Social constructionist analyses challenge the categorical underpinnings of inequalities by revealing their production and reproduction through unequal systems of knowledge and power
Ex. Why are white woman associated with the caring of the house and reproducing children?
What are power dynamics in social constructionism and examples?
Social constructs can be used to reinforce power imbalances within a society, as certain groups may be privileged or marginalized based on their assigned social categories
Ex. AIDS/HIV being associated with gay men even though it affects everyone, and this association caused a delay in treatments being found to treat it
What is social construction analysis and how is it practiced?
• Identify social constructions
- Compare across time and place
• How do people and groups participate in the construction of their perceived reality?
• What are the effects/consequences of this social construction?
Practicing Social Constructionist Analysis
• Social constructionist analyses examine categories of difference as fluid, dynamic and changing according to historical and geographical context
• A social constructionist perspective approaches existing inequalities are neither inevitable nor immutable
What are examples of products of human definition and interpretations shaped by cultural and historical contexts?
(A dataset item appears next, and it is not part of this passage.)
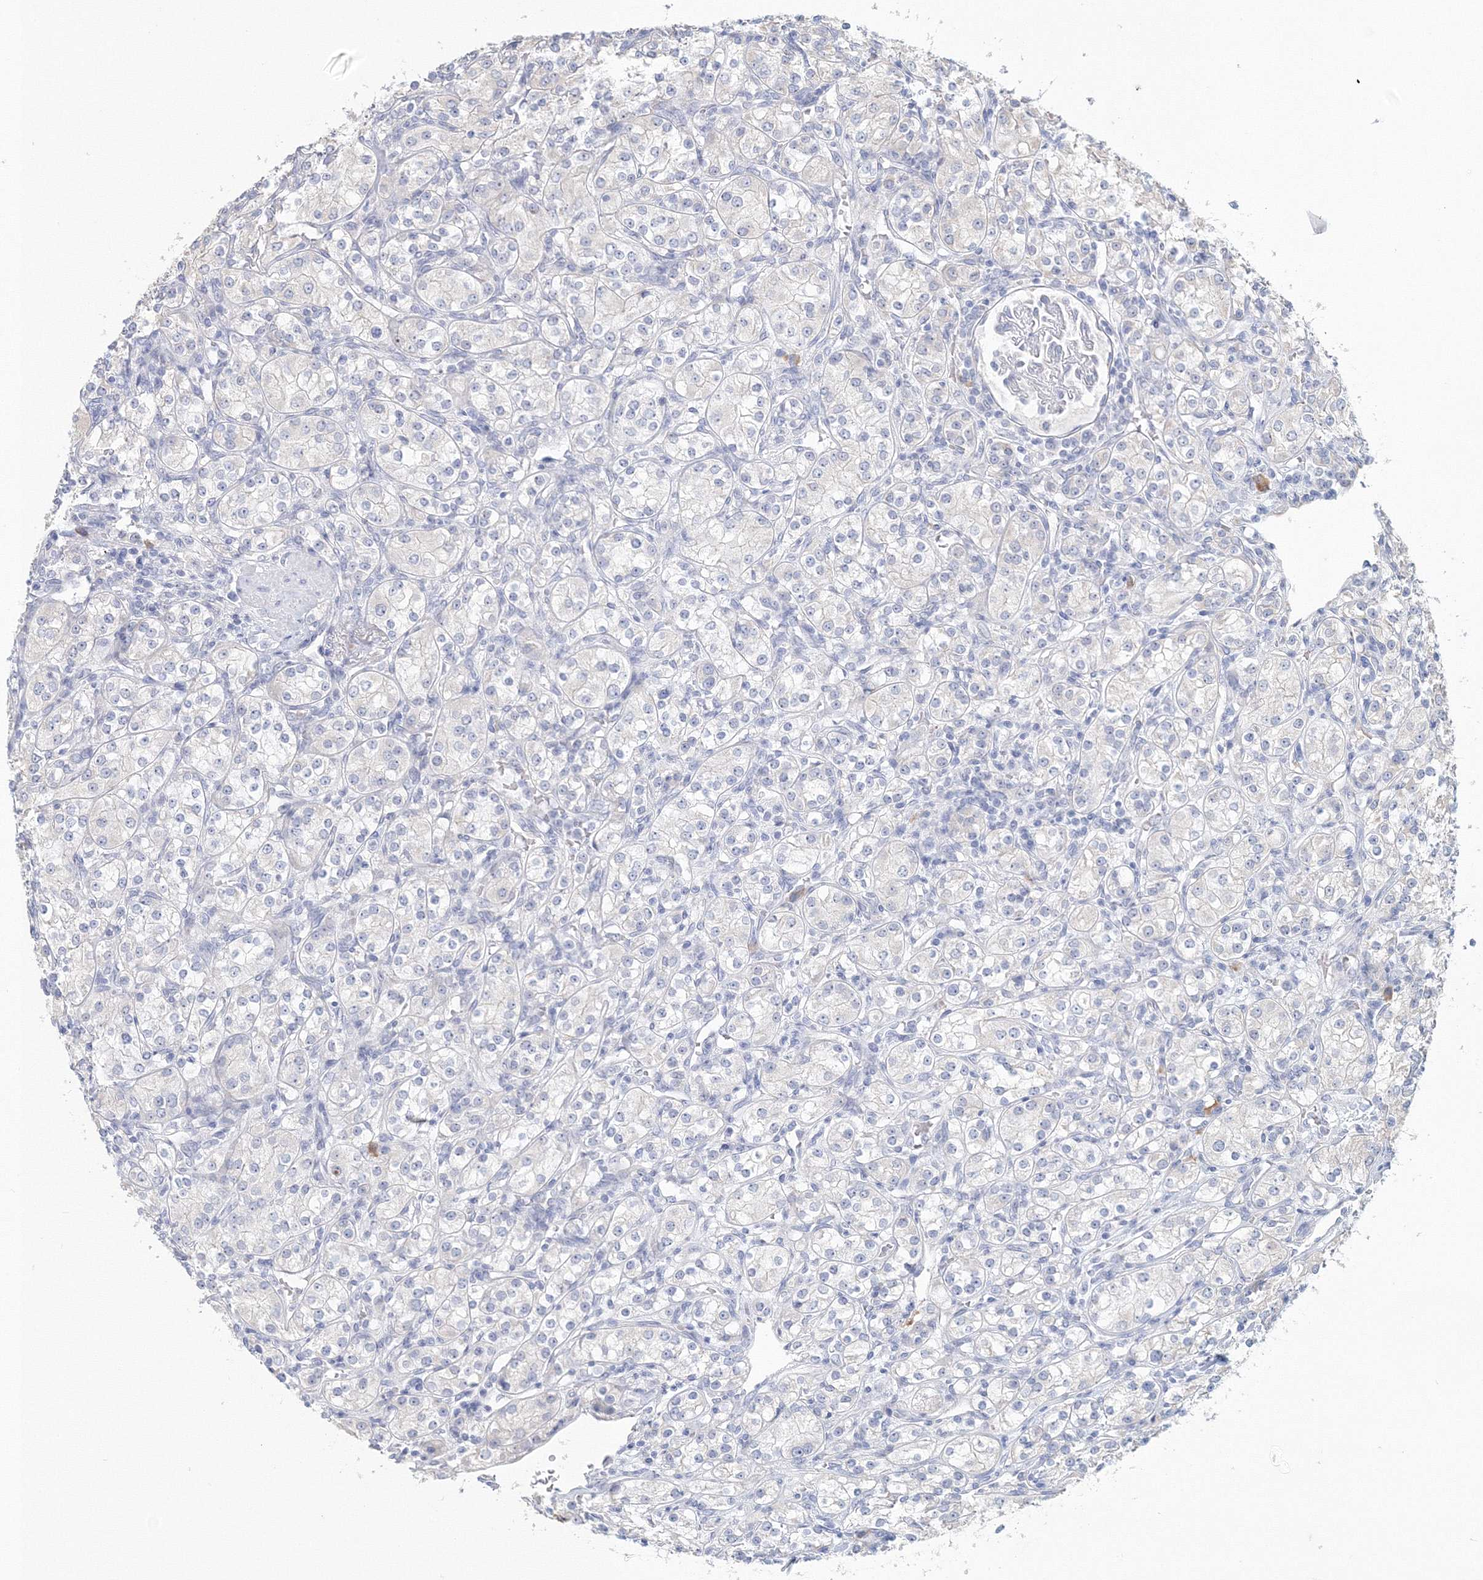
{"staining": {"intensity": "negative", "quantity": "none", "location": "none"}, "tissue": "renal cancer", "cell_type": "Tumor cells", "image_type": "cancer", "snomed": [{"axis": "morphology", "description": "Adenocarcinoma, NOS"}, {"axis": "topography", "description": "Kidney"}], "caption": "IHC image of neoplastic tissue: human adenocarcinoma (renal) stained with DAB demonstrates no significant protein expression in tumor cells.", "gene": "VSIG1", "patient": {"sex": "male", "age": 77}}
What are some case studies?
• Race (Black, white etc.)
• Gender (Men, women, etc.)
• Class
• Sexuality
• Ability
• Socially/ Culturally constructed identities developed over time in relation to historical, social and political contexts
• Socially/Culturally constructed identities that affect our communication and our
relationships
Case Study 1: Immigrant Groups and Race Classification
• Irish: Black or white?
• Italians: Black or white?
Case Study 2: Medical diagnoses
• Autism spectrum disorder (ASD): Only officially recognized in 2013 with the publication of
the DSM-5.
• Hysteria: An old term used for women with supposedly neurological symptoms that did not fit
the gender expectations of their time.
• How societal changes influenced public perception and treatment options so that it evolved
from being a stigmatized condition to a diagnosis.